Lost WWII love letters uncovered during NYC home renovation
Their love stood the test of time — and home improvement.
After 80 years, a stack of World War II-era love letters pulled out of the walls during a Staten Island house renovation have been returned to the descendants of a prolific Navy man who wrote warmly — and frequently — to his wife.
Dottie Kearney, 51, uncovered the sheaf of correspondence between Brooklyn-born boatswain’s mate Claude Marsten Smythe and Wisconsin native Marie Borgal Smythe back in the mid-1990s, when Kearney and her husband bought the Eltingville fixer-upper — once home to the Smythes — and started tearing out the old walls.
“[Claude] was so polite. He always wrote ‘My dearest’ to her and said how hard the war was, how he was longing for her, wanted her home cooking, and thought of her everyday,” Kearney, a retired beverage manager and bartender, told The Post.
The care Smythe showed in his writing moved Kearney, who found herself reading the love notes again and again throughout the years.

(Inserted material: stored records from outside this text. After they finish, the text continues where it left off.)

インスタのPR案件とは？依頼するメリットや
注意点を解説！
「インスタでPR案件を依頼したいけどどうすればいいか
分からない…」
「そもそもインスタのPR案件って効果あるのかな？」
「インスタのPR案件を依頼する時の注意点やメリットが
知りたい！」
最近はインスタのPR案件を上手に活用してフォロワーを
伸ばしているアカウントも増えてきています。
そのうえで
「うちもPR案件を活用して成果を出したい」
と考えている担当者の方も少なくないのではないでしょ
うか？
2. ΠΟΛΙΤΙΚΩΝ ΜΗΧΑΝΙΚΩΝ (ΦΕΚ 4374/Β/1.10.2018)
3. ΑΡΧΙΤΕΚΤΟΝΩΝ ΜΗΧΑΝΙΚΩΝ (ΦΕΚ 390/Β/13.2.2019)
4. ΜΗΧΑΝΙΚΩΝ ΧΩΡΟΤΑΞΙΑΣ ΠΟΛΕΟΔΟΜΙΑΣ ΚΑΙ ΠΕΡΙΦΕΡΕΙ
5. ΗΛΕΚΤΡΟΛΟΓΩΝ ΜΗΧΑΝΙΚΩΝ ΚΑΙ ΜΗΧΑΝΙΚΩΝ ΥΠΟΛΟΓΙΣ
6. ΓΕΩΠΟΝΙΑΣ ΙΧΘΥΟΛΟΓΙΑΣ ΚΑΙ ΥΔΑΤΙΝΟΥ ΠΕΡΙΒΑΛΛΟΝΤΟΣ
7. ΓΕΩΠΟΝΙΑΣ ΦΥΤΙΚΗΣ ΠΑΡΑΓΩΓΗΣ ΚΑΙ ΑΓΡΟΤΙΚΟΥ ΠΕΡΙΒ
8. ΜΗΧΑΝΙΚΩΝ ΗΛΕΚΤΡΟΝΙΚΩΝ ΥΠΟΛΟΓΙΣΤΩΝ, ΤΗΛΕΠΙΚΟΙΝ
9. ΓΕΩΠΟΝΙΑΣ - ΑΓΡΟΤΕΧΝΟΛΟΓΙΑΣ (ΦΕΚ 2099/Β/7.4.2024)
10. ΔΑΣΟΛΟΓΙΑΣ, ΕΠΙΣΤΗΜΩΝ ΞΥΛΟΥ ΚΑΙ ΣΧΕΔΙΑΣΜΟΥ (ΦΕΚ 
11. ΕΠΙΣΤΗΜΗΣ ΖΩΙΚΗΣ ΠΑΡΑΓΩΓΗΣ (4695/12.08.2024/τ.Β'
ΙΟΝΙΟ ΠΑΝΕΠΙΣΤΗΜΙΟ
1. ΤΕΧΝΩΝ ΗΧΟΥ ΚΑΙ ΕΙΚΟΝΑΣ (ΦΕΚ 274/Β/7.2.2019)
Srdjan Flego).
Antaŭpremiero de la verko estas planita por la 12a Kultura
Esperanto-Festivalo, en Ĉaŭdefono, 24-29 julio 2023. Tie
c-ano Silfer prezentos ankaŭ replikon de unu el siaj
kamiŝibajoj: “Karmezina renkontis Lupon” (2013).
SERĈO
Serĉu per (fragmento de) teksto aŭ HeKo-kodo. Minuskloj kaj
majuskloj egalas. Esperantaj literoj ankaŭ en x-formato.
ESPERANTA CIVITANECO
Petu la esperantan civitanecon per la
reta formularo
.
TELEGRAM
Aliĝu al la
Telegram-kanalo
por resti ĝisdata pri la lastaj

“I couldn’t bear to throw [the letters] away because they were so beautiful. I told my husband that one day we’re going to find the owners,” Kearney said.
About six months ago, Kearney’s decades-long quest to reunite the romantic missives with the writers’ descendants finally ended when she saw heirloom investigator and TikTok star Chelsey Brown on “The Kelly Clarkson Show.” She reached out to the social media personality and heard back right away.
Recruiting the aid of MyHeritage.com, Brown, who focuses on lost-and-found WWII and Holocaust artifacts, managed to find 1940 census data on the Smythes almost instantly, which led her to daughter Carol Bohlin, 76, living in Tinmouth, Vt. “[The] family was so beyond grateful and excited,” Brown told The Post.
Although the exact courtship tale between Claude — an NYPD officer before and after WWII — and Marie might be lost to history, Bohlin was able to confirm that the couple’s romance was kindled right here in the Big Apple.
Bohlin believes that her parents wed and honeymooned in New Mexico, before Claude joined the Navy, which stationed him in the South Pacific from 1941 to 1945.
During that time, Marie relocated to California to be closer to her husband, toiling in the aerospace sector to boost the war effort, her daughter said.
In the letters, Claude would share mundane details of his life on the front, such as treating himself to five cent dinners and movies — but there was another, more poignant reason he frequently connected with his wife, Bohlin explained.
Marie contracted rheumatic fever when she was 12, leaving her with a weak heart.
“He was always checking up on her in the letters to make sure she was okay,” she said of her mother, who passed in 1961.
By 1949, the love birds had returned to New York, moving into the Eltingville two-bedroom, where Claude’s letters were stuffed away in the attic. When her father passed away in 1974, Bohlin, who worked as a secretary in lower Manhattan, relocated to quiet Tinmouth — a small village north of tony Manchester — where she raised three sons.
After all these years, the letters have awakened memories of the great childhood her parents gave her, Bohlin said.
“It brought me back — I miss them and I cry a lot sometimes when I think about them,” she said. “It made me feel like they’re here again.”